Rascunho genuíno / Eco do meu eu

Esse texto vai ser pra sempre um rascunho. Deveria se chamar rascunho, mas como o título é a única coisa que tenho, talvez seja melhor preservar. Não, esse vai ser meu rascunho ao vivo. Acabei de colocar rascunho entre parênteses antes do título. Sem correções, hoje vai doer escrever e o capricho vai ficar puto.
Não vou voltar atrás pra corrigir nada, eu prometo. Esse vai ser genuíno. Aliás, poderia até estar no nome também, vou colocar. Pronto, acabei tirando o rascunho dos parênteses pra ficar mais legível. Não é essa a palavra... Sabe quando alguma coisa que dizemos é sonora? Tenho isso com a leitura também. Não gosto de nenhum texto em que o parágrafo termine com uma palavra só na última linha. É motivo pra eu escrever mais meia dúzia de palavras só pra não ficar feio quando publico. Ridículo, mas é verdade. E nem sempre essas seis palavras são produtivas, mas... achei a palavra que procurava! Tornam o texto menos anti-estético. 

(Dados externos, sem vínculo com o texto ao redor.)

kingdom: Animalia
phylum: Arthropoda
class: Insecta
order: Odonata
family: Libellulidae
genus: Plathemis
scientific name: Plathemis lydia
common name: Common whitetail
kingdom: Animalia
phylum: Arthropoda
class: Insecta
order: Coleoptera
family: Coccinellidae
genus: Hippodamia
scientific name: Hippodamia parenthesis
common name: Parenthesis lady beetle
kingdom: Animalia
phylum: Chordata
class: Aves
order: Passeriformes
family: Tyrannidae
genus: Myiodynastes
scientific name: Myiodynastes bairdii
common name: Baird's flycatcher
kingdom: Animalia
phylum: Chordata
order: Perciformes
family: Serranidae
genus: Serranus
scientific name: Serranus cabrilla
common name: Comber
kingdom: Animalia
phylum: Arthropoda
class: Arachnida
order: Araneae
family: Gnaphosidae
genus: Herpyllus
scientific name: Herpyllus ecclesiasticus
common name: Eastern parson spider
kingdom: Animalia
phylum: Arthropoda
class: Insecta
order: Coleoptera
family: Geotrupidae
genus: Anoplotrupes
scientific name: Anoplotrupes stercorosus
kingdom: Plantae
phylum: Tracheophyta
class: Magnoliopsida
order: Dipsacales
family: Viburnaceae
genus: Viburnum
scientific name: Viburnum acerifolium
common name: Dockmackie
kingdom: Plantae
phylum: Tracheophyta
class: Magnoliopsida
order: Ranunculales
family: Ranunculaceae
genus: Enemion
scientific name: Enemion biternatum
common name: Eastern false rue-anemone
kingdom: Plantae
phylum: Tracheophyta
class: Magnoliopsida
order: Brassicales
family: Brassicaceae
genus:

Esse vai ser super anti-estético, nada a ver. É um tutorial pra minha cabeça funcionar mais vezes hahaha, como eu penso idiotice... e como vou acordar amanhã cedo? Paciência, imprevistos acontecem. Vou ali no fogão acender um cigarro e ...achei o isqueiro debaixo da minha perna. Ufa, ia camelar uns 5 metros nessa mansão até achar o fogão e provavelmente queimar minha franja. Eu queria coca. Achei um copo sem gás que pus na minha cadeira quando comecei a mexer aqui e consertar os títulos. Ainda bem que o Universo conspira a meu favor sutilmente e pôs esse copo e esse isqueiro bem aqui pra quando eu precisasse. E imagina, não é porque eu sou bagunceira e deixo as coisas pelo caminho, é coisa do destino hahaha... Prefiro justificar assim, é mais... Como é aquela palavra? Chique, não... é mais... Cadê aquela coisa pra eu ampliar meu vocabulário? Ah, isso o Universo não me dá de presente, eu tenho que procurar o Jovem. Voltando à minha justificativa da bagunça, é mais... fechei o olho, dei uma pescada. Acho que to tendo uma overdose de palavras sem sentido ricocheteando na minha cabeça. Mais místico e menos maloqueiro, eram essas as palavras. Pronto! Agora preciso ir, porque a bateria está acabando e esse é um sinal claro do destino pra eu ir dormir e acordar amanhã. E esse texto não pode continuar sendo um mero rascunho, ele tem que ser genuíno e um eco do meu eu. Meu eu, eco... entendeu? Eu, eu. Enfim, 7% restantes, esse computador da Xuxa sempre me engana. Fui. Enquanto isso, vou pensar na vida e em "como é aquela palavra mesmo?" uma hora eu canso de pensar e durmo. Porque o destino quis, senão eu ia ficar acordada e não iria trabalhar. Não seria má ideia se o destino conspirasse pra bateria do meu celular acabar e ele não tocar logo cedo.